[Directions]
Count the lines in the entries below that contain the string "detail", with uppercase and lowercase letters treated as different, and give only that number.

[Provided material]
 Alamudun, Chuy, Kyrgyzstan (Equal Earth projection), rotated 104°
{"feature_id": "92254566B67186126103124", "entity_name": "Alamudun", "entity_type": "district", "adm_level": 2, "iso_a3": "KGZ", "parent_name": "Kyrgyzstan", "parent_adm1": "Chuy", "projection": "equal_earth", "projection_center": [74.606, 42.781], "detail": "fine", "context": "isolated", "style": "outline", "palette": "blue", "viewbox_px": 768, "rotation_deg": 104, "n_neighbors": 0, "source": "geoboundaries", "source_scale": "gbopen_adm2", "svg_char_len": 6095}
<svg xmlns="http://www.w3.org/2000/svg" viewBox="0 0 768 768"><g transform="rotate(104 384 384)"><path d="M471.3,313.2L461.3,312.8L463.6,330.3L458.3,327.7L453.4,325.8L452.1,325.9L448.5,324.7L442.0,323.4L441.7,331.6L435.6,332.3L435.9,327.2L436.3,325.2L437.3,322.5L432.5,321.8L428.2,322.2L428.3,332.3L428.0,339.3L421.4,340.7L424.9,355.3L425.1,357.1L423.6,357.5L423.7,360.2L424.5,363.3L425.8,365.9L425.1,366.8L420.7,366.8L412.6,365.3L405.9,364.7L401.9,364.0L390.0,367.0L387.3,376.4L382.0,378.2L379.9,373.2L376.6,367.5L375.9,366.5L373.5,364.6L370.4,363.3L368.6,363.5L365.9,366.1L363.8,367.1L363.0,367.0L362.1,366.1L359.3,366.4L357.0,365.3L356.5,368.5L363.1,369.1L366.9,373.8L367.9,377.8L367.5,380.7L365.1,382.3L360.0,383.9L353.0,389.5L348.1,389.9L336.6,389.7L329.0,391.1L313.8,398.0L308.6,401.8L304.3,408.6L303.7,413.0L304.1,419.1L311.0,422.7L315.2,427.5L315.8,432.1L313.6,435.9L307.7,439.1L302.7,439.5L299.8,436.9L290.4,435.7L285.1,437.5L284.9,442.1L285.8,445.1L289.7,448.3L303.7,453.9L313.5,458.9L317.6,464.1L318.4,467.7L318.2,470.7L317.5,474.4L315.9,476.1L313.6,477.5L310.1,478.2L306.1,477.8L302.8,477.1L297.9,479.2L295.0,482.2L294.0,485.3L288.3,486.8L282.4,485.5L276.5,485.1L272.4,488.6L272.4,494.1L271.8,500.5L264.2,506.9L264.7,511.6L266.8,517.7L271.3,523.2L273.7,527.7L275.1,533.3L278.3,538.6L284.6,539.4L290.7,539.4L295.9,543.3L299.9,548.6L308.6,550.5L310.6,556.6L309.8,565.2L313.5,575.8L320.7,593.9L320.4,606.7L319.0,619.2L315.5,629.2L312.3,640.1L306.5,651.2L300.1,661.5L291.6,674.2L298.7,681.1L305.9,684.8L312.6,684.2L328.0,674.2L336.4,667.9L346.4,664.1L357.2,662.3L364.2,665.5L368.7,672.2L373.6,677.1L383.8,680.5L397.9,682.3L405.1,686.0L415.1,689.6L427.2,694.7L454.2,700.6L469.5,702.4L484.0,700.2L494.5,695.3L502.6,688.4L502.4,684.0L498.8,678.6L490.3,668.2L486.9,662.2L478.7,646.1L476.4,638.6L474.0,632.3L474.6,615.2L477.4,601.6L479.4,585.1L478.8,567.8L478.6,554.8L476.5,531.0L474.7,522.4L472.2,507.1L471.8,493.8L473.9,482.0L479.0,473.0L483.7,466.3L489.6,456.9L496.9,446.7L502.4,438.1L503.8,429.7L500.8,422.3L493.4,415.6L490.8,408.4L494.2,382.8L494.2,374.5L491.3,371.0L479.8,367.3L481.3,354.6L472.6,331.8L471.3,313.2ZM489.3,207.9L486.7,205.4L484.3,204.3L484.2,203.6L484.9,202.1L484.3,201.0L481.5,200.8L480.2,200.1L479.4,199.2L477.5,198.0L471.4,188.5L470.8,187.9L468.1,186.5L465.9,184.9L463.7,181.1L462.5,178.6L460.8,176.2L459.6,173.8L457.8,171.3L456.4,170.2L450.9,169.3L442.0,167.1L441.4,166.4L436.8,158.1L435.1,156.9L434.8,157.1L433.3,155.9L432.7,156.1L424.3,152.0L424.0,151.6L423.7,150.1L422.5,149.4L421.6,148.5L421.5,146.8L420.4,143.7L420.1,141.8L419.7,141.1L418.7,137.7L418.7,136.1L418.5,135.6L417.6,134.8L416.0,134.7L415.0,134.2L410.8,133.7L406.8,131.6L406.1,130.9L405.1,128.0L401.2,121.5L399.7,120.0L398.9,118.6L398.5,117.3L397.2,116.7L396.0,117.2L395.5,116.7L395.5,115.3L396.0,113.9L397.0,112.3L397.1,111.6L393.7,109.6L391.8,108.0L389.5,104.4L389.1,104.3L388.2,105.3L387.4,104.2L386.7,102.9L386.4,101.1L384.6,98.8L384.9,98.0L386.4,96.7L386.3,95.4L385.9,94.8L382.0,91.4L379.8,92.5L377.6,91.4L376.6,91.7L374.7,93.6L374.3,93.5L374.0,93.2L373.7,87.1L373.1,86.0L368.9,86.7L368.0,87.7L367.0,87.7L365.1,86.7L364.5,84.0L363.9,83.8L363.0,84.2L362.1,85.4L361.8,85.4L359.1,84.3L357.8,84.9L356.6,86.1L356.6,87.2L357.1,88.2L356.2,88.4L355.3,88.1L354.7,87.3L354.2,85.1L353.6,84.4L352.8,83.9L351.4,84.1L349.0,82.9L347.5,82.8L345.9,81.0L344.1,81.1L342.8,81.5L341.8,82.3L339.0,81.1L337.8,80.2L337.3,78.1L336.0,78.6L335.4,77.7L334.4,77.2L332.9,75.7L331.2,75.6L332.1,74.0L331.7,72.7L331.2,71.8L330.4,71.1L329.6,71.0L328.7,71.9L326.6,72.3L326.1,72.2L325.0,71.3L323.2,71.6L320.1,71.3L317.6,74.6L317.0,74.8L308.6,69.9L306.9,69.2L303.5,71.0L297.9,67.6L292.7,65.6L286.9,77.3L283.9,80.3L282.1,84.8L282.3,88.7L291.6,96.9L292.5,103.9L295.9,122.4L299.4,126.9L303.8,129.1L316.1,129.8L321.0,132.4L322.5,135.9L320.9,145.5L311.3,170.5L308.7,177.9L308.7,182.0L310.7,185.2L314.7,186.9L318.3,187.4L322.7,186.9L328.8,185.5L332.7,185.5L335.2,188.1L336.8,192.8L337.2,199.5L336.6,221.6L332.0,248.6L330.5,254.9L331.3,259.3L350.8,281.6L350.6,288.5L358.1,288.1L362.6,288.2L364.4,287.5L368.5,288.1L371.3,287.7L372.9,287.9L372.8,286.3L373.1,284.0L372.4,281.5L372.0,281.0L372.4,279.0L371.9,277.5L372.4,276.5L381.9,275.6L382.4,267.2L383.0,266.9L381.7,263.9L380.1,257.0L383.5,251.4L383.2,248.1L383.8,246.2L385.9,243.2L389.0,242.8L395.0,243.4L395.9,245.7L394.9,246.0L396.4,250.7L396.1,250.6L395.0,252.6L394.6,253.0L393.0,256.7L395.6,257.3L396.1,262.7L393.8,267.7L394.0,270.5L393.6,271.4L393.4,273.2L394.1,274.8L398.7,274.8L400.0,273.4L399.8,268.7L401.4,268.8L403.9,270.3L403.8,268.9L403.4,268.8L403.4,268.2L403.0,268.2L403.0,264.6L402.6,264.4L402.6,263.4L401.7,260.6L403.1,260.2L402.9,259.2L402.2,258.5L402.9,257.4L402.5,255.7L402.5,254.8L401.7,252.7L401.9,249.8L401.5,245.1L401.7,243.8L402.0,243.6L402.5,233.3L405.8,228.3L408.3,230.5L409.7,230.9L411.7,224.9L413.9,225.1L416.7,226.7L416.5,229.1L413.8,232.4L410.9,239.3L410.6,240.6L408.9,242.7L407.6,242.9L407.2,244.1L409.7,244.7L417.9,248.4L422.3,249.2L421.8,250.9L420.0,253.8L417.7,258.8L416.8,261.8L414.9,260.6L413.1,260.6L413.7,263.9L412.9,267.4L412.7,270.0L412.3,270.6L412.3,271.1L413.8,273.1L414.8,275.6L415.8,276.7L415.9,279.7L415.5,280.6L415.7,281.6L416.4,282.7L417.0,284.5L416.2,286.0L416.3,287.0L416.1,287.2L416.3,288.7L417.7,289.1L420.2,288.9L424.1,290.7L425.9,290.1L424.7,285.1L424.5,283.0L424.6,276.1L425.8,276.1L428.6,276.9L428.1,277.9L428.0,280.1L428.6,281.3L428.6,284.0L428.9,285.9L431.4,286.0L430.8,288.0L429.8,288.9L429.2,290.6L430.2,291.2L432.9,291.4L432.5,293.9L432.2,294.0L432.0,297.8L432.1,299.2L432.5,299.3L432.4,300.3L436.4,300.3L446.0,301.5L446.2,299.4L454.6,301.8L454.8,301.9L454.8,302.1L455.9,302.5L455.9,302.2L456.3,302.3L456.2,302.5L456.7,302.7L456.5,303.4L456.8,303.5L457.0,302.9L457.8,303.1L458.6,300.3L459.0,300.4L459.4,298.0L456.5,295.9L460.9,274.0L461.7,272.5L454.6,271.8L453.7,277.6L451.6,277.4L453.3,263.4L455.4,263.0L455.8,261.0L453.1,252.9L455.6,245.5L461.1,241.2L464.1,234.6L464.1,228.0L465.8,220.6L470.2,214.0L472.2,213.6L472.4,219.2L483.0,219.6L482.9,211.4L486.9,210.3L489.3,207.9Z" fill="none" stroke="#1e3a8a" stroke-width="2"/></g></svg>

---

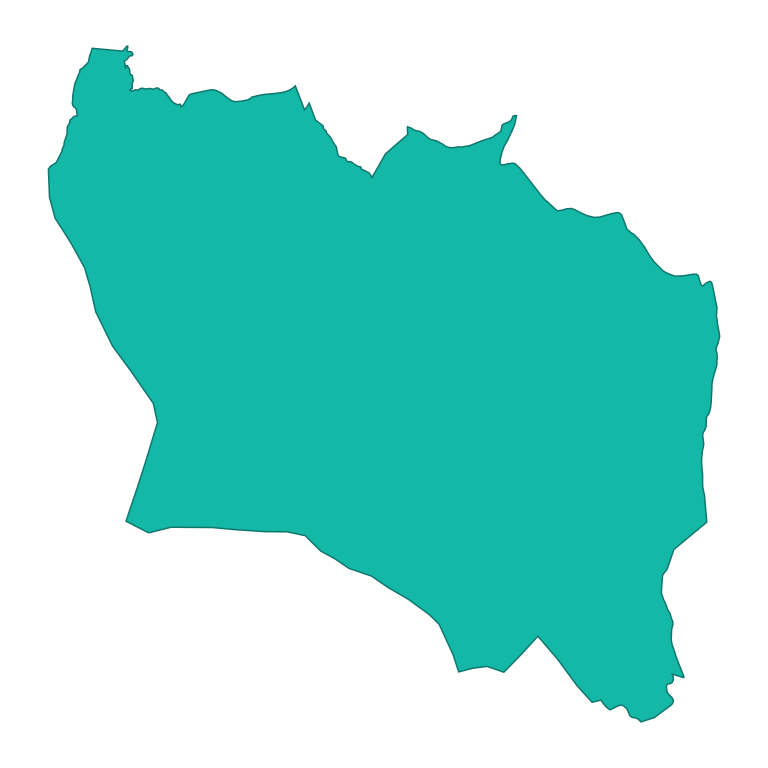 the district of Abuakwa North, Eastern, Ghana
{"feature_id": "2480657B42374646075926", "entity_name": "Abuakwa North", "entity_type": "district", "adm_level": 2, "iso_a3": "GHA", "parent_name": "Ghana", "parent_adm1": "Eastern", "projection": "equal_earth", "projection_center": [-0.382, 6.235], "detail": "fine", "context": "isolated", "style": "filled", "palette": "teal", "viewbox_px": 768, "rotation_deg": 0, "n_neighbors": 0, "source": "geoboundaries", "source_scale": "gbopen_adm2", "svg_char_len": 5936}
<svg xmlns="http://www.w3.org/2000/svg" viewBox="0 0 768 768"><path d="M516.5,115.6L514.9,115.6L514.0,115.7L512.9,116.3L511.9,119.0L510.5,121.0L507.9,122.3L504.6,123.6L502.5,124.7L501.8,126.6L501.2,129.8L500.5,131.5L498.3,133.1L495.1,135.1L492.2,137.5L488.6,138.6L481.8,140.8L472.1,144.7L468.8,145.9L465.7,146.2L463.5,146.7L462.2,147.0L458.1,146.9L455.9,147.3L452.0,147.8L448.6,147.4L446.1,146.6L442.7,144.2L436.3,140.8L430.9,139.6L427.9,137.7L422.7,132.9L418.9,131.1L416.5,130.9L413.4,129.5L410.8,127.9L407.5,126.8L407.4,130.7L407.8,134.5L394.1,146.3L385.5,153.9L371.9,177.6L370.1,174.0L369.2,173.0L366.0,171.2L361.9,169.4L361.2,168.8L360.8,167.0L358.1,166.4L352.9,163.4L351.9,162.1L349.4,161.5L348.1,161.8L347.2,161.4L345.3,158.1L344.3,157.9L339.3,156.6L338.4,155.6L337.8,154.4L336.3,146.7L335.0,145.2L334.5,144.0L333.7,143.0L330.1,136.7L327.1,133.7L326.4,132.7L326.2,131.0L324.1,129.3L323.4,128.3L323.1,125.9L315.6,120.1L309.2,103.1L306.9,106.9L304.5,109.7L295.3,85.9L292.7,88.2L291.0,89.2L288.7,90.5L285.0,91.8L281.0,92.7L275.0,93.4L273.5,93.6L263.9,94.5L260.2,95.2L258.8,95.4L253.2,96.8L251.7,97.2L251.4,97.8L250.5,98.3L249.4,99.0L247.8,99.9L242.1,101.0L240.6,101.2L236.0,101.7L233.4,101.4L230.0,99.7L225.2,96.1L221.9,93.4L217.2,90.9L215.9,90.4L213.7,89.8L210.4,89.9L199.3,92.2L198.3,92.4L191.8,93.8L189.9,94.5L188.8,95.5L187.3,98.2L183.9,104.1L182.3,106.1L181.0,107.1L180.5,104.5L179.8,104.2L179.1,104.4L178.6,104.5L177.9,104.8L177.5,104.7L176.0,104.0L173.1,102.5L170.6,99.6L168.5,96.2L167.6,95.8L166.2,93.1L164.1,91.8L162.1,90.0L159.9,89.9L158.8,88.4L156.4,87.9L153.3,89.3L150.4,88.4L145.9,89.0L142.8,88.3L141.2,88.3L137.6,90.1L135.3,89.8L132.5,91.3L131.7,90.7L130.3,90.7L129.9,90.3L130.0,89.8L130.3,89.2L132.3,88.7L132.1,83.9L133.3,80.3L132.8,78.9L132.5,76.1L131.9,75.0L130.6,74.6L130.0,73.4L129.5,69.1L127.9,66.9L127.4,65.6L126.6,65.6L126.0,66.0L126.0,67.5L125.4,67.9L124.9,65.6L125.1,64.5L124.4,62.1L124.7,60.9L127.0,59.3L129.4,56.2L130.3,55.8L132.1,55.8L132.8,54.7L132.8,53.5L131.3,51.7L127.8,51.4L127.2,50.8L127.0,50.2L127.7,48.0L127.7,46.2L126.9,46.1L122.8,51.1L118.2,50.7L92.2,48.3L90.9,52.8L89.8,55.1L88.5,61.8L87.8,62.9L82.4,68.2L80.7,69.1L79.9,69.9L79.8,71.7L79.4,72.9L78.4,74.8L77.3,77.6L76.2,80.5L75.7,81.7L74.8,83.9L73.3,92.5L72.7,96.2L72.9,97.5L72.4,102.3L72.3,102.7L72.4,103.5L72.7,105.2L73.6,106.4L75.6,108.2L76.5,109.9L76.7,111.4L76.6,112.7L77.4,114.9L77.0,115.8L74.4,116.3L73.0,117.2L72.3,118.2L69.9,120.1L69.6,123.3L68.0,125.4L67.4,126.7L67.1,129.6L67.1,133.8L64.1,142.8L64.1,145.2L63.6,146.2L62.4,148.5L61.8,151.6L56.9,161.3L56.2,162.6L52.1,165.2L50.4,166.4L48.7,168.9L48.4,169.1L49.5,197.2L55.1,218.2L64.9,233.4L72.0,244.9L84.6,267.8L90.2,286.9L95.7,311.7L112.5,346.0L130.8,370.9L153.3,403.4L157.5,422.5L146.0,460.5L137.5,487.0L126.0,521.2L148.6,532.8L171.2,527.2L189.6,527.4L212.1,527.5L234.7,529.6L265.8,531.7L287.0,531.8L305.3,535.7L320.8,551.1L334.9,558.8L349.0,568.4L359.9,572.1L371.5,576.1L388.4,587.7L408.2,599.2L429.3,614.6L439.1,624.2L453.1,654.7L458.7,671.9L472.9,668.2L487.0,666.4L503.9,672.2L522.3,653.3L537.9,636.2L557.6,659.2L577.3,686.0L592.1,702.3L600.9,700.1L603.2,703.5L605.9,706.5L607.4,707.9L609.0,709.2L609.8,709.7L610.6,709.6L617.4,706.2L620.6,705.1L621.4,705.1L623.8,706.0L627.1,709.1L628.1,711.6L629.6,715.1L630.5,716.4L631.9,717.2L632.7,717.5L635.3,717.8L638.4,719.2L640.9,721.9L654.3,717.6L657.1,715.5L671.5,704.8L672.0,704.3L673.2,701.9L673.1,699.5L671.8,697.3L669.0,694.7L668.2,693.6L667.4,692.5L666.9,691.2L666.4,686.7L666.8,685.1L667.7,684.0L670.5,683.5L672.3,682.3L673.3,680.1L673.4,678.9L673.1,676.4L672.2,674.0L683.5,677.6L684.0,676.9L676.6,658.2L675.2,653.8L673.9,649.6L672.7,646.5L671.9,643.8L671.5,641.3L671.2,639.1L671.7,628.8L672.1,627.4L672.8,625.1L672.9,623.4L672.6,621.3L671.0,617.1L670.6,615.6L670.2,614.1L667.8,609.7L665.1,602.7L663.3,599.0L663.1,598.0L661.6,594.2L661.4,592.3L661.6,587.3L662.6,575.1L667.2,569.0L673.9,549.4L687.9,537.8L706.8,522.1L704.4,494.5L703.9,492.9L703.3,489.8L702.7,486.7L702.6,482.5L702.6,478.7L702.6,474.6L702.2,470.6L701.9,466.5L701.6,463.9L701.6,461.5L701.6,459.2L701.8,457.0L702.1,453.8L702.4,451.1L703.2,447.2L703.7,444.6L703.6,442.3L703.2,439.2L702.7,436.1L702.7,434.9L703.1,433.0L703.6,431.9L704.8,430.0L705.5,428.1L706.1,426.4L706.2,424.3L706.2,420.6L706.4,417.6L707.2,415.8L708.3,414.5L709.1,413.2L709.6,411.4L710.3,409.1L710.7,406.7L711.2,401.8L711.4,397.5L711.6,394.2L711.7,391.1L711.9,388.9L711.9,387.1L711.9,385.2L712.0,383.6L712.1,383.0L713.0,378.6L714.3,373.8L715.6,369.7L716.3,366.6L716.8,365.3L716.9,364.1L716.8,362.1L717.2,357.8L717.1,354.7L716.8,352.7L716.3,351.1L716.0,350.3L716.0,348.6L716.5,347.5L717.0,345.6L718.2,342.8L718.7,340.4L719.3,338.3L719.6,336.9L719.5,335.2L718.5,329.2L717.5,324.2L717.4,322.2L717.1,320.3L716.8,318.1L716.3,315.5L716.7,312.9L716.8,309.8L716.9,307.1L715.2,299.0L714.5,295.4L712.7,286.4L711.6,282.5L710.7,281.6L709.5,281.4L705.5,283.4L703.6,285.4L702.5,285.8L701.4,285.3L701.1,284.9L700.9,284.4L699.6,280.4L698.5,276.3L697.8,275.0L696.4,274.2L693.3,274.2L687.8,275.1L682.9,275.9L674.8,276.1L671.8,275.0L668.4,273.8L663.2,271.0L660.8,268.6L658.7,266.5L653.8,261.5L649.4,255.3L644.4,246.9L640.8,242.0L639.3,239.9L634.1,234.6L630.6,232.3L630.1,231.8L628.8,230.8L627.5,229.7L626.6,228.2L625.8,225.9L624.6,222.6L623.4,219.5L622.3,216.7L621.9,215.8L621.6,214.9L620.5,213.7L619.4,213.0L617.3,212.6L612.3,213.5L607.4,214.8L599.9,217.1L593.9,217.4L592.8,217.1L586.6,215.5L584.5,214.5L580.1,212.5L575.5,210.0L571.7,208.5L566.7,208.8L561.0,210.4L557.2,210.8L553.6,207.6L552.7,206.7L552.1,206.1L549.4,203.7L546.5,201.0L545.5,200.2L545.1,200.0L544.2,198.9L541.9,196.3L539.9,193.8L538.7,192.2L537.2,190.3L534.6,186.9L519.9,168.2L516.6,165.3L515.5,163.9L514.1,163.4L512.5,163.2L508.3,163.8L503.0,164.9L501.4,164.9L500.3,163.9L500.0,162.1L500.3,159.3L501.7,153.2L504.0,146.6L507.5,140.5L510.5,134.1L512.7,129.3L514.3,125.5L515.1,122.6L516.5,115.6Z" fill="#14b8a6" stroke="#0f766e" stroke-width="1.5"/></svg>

[Correct result]
2